_WHAT NEEDS TO BE DONE_
With the images removed, write out each record exactly as given.

_RECORDS FOR THE EXERCISE_

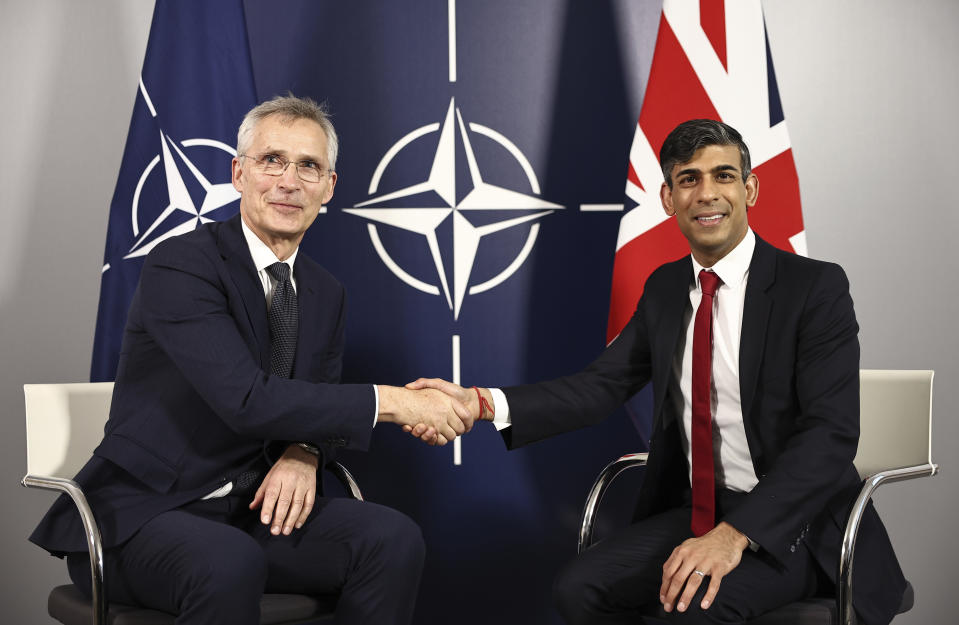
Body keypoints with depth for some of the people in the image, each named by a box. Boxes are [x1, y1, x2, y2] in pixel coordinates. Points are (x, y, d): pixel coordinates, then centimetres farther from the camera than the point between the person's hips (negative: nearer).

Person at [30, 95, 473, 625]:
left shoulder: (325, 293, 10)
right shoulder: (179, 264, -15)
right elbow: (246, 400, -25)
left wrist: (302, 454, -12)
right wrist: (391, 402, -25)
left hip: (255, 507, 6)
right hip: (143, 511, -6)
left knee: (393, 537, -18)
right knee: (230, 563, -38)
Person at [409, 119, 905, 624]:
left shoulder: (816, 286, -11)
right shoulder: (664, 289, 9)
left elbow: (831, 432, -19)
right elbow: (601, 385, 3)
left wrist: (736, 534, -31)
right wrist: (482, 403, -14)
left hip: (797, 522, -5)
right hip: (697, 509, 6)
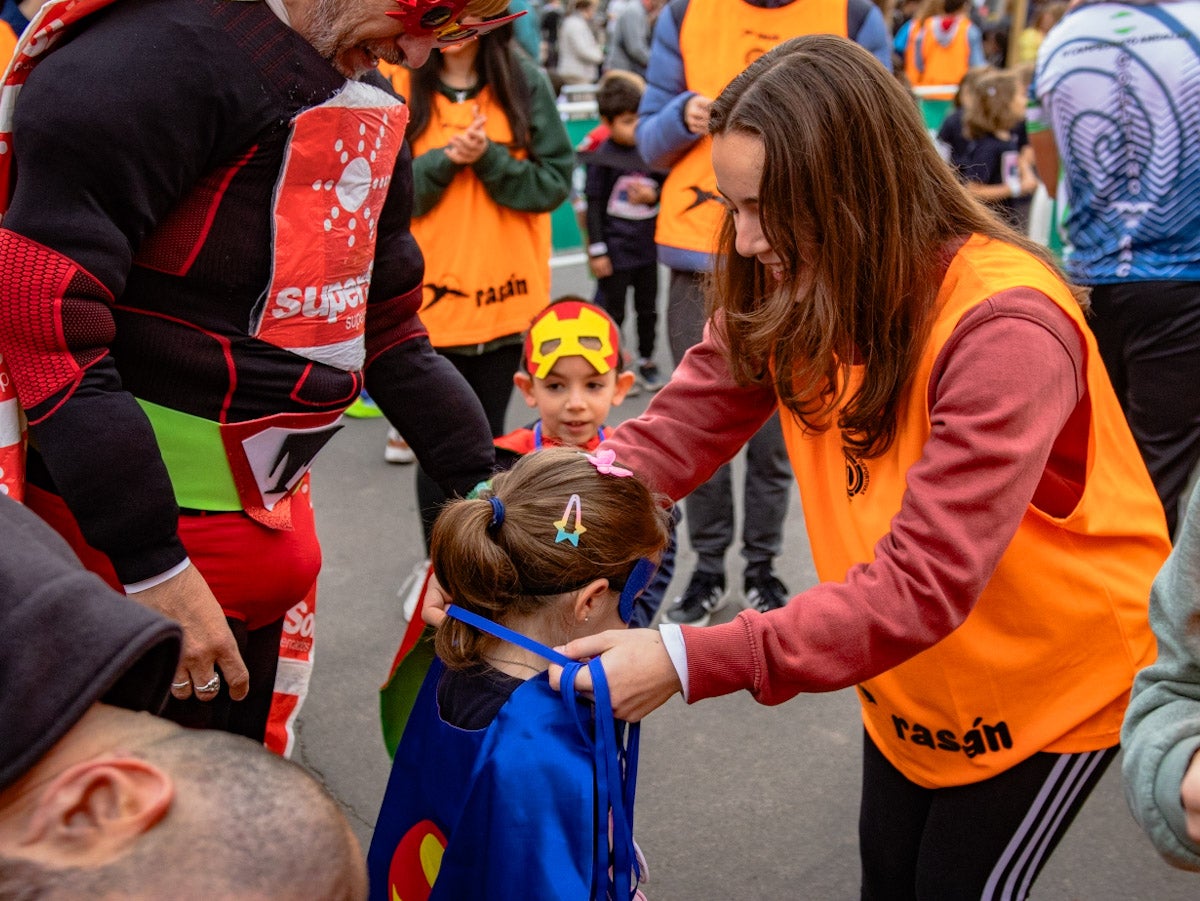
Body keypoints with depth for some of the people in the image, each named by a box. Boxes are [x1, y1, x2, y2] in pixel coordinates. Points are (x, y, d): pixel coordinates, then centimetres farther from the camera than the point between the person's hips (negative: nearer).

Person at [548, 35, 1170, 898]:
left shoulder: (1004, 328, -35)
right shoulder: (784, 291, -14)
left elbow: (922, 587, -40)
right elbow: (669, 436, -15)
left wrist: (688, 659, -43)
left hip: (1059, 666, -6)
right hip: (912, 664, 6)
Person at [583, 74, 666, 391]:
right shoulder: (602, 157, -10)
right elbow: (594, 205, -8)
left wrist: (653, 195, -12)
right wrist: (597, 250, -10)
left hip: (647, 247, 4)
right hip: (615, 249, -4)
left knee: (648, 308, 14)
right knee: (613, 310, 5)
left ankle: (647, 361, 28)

_OUTPUT FOR THIS TASK_
Body keypoints with depth for some of the people in the image, each named by a box. Boxes are [x1, y1, x2, y2] in pixel coordinates. Points are (x, y, d): pixel coordinates, then centimetres farther from the camera than the point between the person's hips (negative: nearer).

Person at [30, 95, 473, 625]:
left shoulder: (325, 293, 10)
right shoulder: (179, 264, -15)
right elbow: (246, 400, -25)
left wrist: (302, 454, -12)
right wrist: (391, 402, -25)
left hip: (255, 507, 6)
right hip: (143, 511, -6)
left knee: (393, 537, -18)
right knee: (230, 563, -38)
Person at [409, 119, 905, 624]:
left shoulder: (816, 286, -11)
right shoulder: (664, 289, 9)
left elbow: (831, 432, -19)
right elbow: (601, 385, 3)
left wrist: (736, 534, -31)
right wrist: (482, 403, -14)
left hip: (797, 522, -5)
right hip: (697, 509, 6)
Body keypoints with depth for some of the people in the image, each named by a box. Boxes are [x1, y1, x2, y2] in pixel coordinates. Points are (x, y, d): pixel coordinates, then centimetres farther from the camera than the point between the person's hips (negative: nearer).

Person at [548, 35, 1170, 898]:
left shoulder: (1004, 328, -35)
right shoulder: (784, 291, -14)
left elbow: (922, 587, -40)
right elbow: (669, 436, -15)
left wrist: (688, 659, -43)
left hip: (1059, 666, -6)
right hip: (912, 664, 6)
Person at [583, 74, 666, 391]:
right shoulder: (602, 157, -10)
right elbow: (594, 205, -8)
left wrist: (653, 195, -12)
right wrist: (597, 250, -10)
left hip: (647, 247, 4)
right hip: (615, 249, -4)
left knee: (648, 308, 14)
right knee: (613, 310, 5)
left ankle: (647, 361, 28)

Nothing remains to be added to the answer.